WASHINGTON, D.C. – Today, the bicameral Global Vaccination Caucus—Oregon’s U.S. Senator Jeff Merkley; U.S. Senators Edward J. Markey (D-MA), Elizabeth Warren (D-MA), and Tina Smith (D-MN); and U.S. Representatives Raja Krishnamoorthi (D-IL-08), Tom Malinowski (D-NJ-07), and Pramila Jayapal (D-WA-07)—released the following joint statement:
“As experts work to understand the Omicron threat, the emergence of this new variant only further underscores the urgent need for the United States to commit additional financial resources to vaccinate the world as swiftly as possible. This includes financial support for global COVID-19 vaccine access, distribution, and delivery in the world’s poorest countries. For months, we have been sounding the alarm, including by introducing the bicameral NOVID Act in June, that the longer it takes to vaccinate the world, the higher the risk that new vaccine-resistant variants will jeopardize our domestic and international public health and economic recovery. Now, despite the warnings that we and global health experts have repeatedly delivered, our fears of a prolonged pandemic may be coming to pass.

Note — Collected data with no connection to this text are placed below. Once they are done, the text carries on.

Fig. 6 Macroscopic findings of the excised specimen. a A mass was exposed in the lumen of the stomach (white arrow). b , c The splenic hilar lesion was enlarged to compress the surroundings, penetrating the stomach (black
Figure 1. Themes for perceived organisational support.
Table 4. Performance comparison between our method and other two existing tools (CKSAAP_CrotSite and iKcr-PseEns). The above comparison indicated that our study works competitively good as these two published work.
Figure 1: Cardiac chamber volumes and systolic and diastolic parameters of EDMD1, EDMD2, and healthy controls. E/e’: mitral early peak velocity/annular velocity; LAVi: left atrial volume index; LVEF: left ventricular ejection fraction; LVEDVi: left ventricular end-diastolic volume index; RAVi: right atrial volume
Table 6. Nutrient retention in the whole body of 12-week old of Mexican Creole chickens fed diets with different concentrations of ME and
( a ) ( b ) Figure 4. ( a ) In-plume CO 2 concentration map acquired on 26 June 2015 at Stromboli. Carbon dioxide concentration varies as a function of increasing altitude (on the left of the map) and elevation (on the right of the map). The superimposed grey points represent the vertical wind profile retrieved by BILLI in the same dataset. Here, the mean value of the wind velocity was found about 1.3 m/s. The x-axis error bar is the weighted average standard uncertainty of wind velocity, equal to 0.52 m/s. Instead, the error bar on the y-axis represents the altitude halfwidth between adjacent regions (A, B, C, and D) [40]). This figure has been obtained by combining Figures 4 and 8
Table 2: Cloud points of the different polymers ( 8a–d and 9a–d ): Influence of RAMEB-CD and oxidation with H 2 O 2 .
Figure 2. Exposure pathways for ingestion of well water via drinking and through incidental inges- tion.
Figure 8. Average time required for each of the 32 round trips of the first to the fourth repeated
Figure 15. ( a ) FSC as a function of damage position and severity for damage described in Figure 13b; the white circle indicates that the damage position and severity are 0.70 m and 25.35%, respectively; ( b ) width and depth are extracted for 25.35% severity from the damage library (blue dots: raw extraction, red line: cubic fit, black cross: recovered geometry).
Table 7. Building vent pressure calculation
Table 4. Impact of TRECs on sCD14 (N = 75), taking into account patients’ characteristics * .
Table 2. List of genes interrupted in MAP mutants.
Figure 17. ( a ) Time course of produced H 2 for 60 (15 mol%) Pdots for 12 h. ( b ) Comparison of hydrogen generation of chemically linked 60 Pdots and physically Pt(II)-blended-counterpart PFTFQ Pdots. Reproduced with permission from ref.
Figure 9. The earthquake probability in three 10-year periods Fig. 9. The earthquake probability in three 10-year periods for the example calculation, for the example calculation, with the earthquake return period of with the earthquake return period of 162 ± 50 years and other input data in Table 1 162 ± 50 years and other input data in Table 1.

“Since President Biden submitted his initial Fiscal Year 2022 budget request in May, the United States has made significant strides in our COVID-19 vaccination campaign domestically, while much of the rest of the developing world has struggled to vaccinate its populations and has been devastated by the emergence of a highly contagious Delta variant. With the onset of a new potentially dangerous variant, and the possible emergence of future variants, we urge the White House and Congress to work together to supplement previous appropriations for global COVID-19 vaccine access in the Fiscal Year 2022 Appropriations Omnibus at a level truly commensurate with the scale of this pandemic crisis. This includes financing the swift end-to-end delivery of the millions of doses the United States has procured but that have yet to be distributed across the globe.
“This virus has battered economies, devastated health systems, and killed over 5.2 million people worldwide. We must respond at the scale necessary by investing in the global vaccinations that are essential to turn the corner on the pandemic.”